▶ [Page extract]:
--

Tuesday, November 22, 2005

Windows beef

Many of you have heard about Windows OS's security weaknesses, mainly from the internet. Microsoft has been getting better on that front, however one thing I resently came across somehow didn't suprise me, as other OS's can do it as well, but not with the ease in which I did it in windows.

I forgot my desktop's password. The desktop uses XP Home edition, at no time during the setup process does it ask for an administrator password. As such, to erase my user password all I had to do was login to the unprotected Administrator account, go to the user accounts control panel, select my account, and hit Reset Account Passwords. That was it. MS was a bit smarter with my MCE installer, it did ask for a password for the admin account.

Even though It normally won't ask for a password, you should still set a password for the Admin account.

3 Comments:

At 5:23 AM, Blogger Henrik said...

--

▶ [Provided records]:
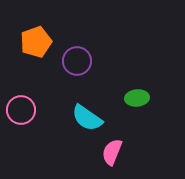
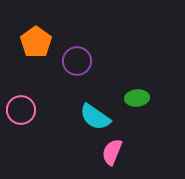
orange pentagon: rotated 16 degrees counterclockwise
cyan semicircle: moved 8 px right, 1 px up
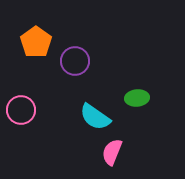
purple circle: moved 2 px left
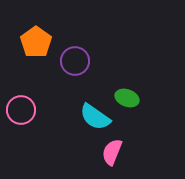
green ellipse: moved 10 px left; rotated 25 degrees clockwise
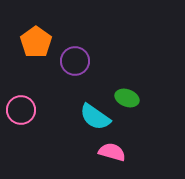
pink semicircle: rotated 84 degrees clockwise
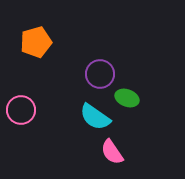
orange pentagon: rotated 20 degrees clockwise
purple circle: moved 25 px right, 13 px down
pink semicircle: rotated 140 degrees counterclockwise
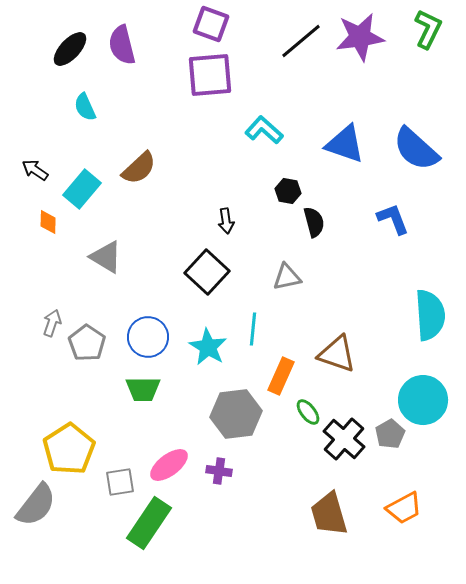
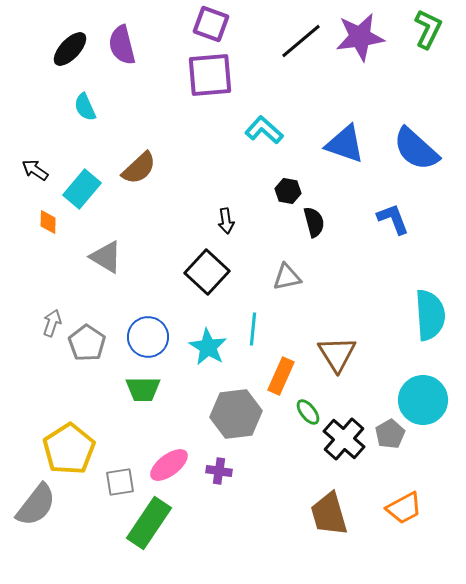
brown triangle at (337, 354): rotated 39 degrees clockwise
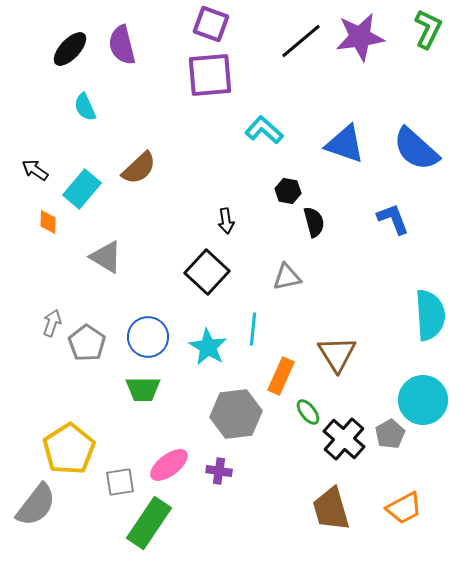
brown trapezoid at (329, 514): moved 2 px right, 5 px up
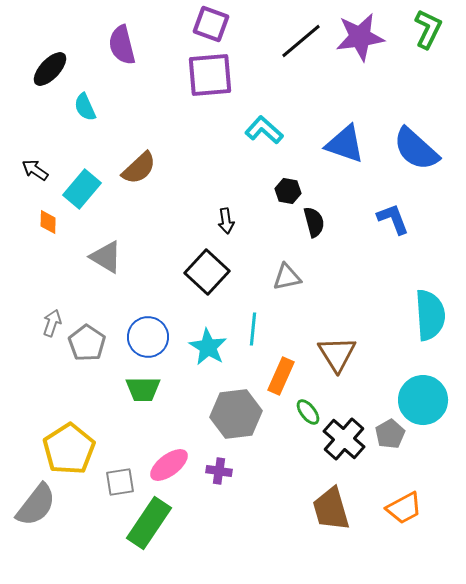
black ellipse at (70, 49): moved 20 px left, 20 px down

--

▶ [Directives]:
(a) Reproduce everything in the Windows password post from "Tuesday, November 22, 2005" down to "it in windows.", word for word.
(b) Using the Windows password post, mark each statement yes or no and quote the words of the post that decide it: (i) XP Home edition asks for an administrator password during setup. (ii) The MCE installer asked for a password for the admin account. (iii) The writer reset the forgotten password through the user accounts control panel.

▶ [Solutions per task]:
(a)
Tuesday, November 22, 2005

Windows beef

Many of you have heard about Windows OS's security weaknesses, mainly from the internet. Microsoft has been getting better on that front, however one thing I resently came across somehow didn't suprise me, as other OS's can do it as well, but not with the ease in which I did it in windows.

(b)
(i) No: "at no time during the setup process does it ask for an administrator password."
(ii) Yes: "it did ask for a password for the admin account."
(iii) Yes: "go to the user accounts control panel, select my account, and hit Reset Account Passwords."